:: Exercise objective ::
Give back the records below verbatim, please, but without a single image.

:: Input ::
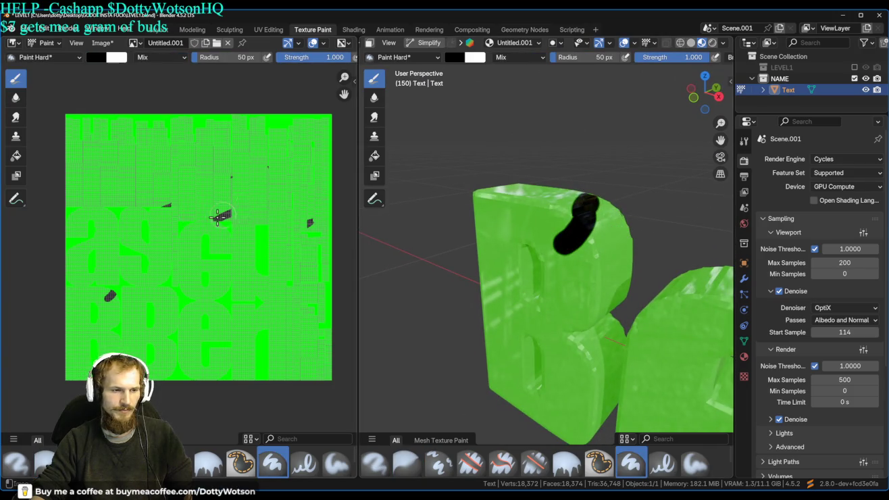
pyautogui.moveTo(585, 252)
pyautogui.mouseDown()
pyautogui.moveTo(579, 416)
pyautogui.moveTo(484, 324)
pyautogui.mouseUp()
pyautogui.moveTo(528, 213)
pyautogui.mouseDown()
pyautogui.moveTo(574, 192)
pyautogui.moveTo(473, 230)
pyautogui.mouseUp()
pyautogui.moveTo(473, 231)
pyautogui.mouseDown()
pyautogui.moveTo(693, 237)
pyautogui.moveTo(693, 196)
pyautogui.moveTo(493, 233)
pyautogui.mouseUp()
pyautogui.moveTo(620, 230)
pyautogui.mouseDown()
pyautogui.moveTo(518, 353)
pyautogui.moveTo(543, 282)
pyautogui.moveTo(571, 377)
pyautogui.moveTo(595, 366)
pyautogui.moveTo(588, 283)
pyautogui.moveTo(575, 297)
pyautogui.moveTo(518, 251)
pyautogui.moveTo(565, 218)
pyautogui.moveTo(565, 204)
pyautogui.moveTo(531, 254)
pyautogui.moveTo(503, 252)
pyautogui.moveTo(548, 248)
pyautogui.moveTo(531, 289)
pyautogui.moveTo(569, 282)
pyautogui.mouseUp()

:: Answer below ::
pyautogui.moveTo(585, 252)
pyautogui.mouseDown()
pyautogui.moveTo(579, 416)
pyautogui.moveTo(484, 324)
pyautogui.mouseUp()
pyautogui.moveTo(528, 213)
pyautogui.mouseDown()
pyautogui.moveTo(574, 192)
pyautogui.moveTo(473, 230)
pyautogui.mouseUp()
pyautogui.moveTo(473, 231)
pyautogui.mouseDown()
pyautogui.moveTo(693, 237)
pyautogui.moveTo(693, 196)
pyautogui.moveTo(493, 233)
pyautogui.mouseUp()
pyautogui.moveTo(620, 230)
pyautogui.mouseDown()
pyautogui.moveTo(518, 353)
pyautogui.moveTo(543, 282)
pyautogui.moveTo(571, 377)
pyautogui.moveTo(595, 366)
pyautogui.moveTo(588, 283)
pyautogui.moveTo(575, 297)
pyautogui.moveTo(518, 251)
pyautogui.moveTo(565, 218)
pyautogui.moveTo(565, 204)
pyautogui.moveTo(531, 254)
pyautogui.moveTo(503, 252)
pyautogui.moveTo(548, 248)
pyautogui.moveTo(531, 289)
pyautogui.moveTo(569, 282)
pyautogui.mouseUp()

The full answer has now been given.